NBC Promotes Bill Clinton, Foreign Policy Genius

Years from now, will anyone remember Bill Clinton's presidency as a marvelous epoch of foreign policy triumphs? No. So why then are so many in the press publicly swooning over his "accomplishments"?

Nobody remembers that in the last days of the 1994 campaign, Clinton was traveling around the Middle East trying to push Israel, Jordan, and Syria into agreements. Do you remember what he accomplished? (Hint: How many games have the Redskins won this year?)

But ABC and CBS both touted the "latest in a string" of foreign policy successes. NPR's Nina Totenberg gushed: "He was there in the middle of the desert. I mean, it was biblical!" Then there was NBC. "Today" co-host Matt Lauer boasted: "America's peace-making President appears to have won some grudging concessions from Syria."

A fat lot of political good that last-minute puffery did the Democrats. But almost four years to the day of those reports, NBC came back with more. As Benjamin Netanyahu and Yasser Arafat came to sign the Wye River agreement, the Peacock Network's Washington bureau was living up to its boasting symbol.

Hours before the signing on the October 23 "Today," Washington Bureau Chief Tim Russert was grooming Clinton for world history: "As the impeachment hearings grind on, could you have a situation where next year the President cannot go to the Judiciary Committee on a particular day because he's receiving the Nobel Peace Prize? That's the kind of irony the White House looks at as they look at the success of President Clinton on this day."

Come now. First, no American President has won the Peace Prize since Woodrow Wilson "accomplished" the League of Nations almost 80 years ago. If Jimmy Carter couldn't get it after campaigning for it since the Camp David accords, what chance does Clinton have? Second, the Nobel Peace Prize was just awarded a couple of weeks ago. Does that mean impeachment hearings will still be going on next fall? Does Russert know something that we don't?

But NBC News was just getting started. Minutes after the signing at 5: 53 Eastern time, White House correspondent David Bloom explained to MSNBC anchor Brian Williams:

" You heard the King of Jordan, King Hussein, saying of President Clinton that he's known many Presidents, all of them dating back to Eisenhower, and saying that he's known none like President Clinton, saying that his dedication, his clearheadedness, his focus, his determination is unlike anything that he's seen from any American President dating back to Eisenhower. And if those words aren't so sweet to this White House nothing else could be."

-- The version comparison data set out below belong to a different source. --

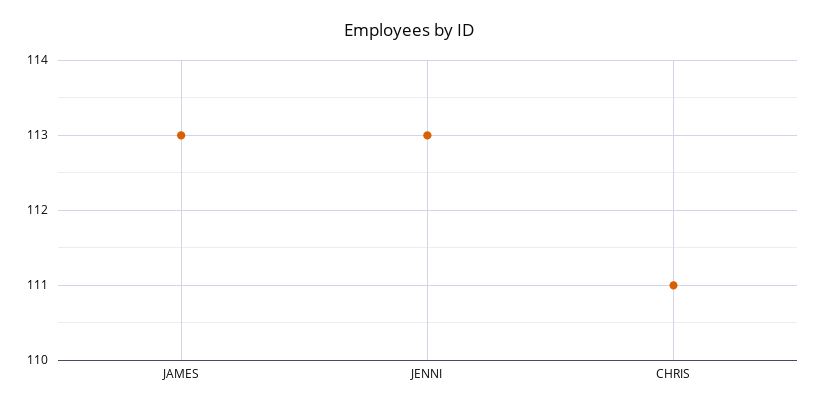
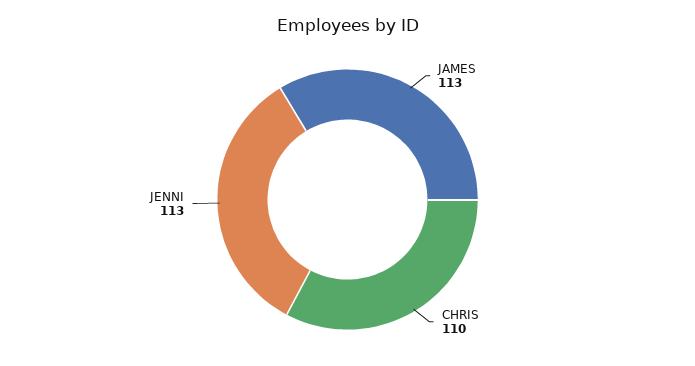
  {
    "JAMES": 113,
    "JENNI": 113,
-   "CHRIS": 111
+   "CHRIS": 110
  }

What nonsense! Would any clear-headed American foreign policy analyst hail Clinton as a model of focus or clear-headedness on world affairs? This President's foreign policy has been usually marked by either complete confusion or complete self-regard. Take China. Bill Clinton ran at George Bush from the right, with all this talk of coddling dictators. But once elected, he allowed software giants and Chinese-linked foreign donors to open their pocketbooks, and buy themselves a foreign policy. Focused? Try the Kosovo imbroglio. Determined? Explain his Iraq arms inspection policy. It is laughable.

For another dose of White House propaganda, there was "NBC Nightly News" a couple hours after the agreement. White House reporter Claire Shipman declared: "Now if this was a test of an embattled President's clout, aides here are ecstatic at its success and they say he took to these talks with an unusual intensity even for him they say, seeming to understand not only his role as peacemaker, but as creator of his legacy."

Shipman is making a virtue of the fact that Clinton wasn't so much after the almost-utopian idea of Middle East peace, but he was in it for himself. Pundits like William Safire choked on how Clinton later underlined his solipsism by calling the Wye River agreement just another moment on his "personal journey" back from the seven months of Lewinsky lies.

But NBC wasn't done. To complete the circle, two days later on "Meet the Press," Russert asked Clinton-promoting questions to Netanyahu: "As you know, President Clinton has had his difficulties back home here. Do you believe that his participation in this summit will portray him as a strong and effective leader?" When Netanyahu wasn't favorable enough, Russert added: "But you prefer that President Clinton be around next year to help you continue this peace agreement."

Credit Clinton for his efforts, but puh-leeze. NBC ought to be sending these transcripts into the Federal Election Commission so they can count them as in-kind contributions.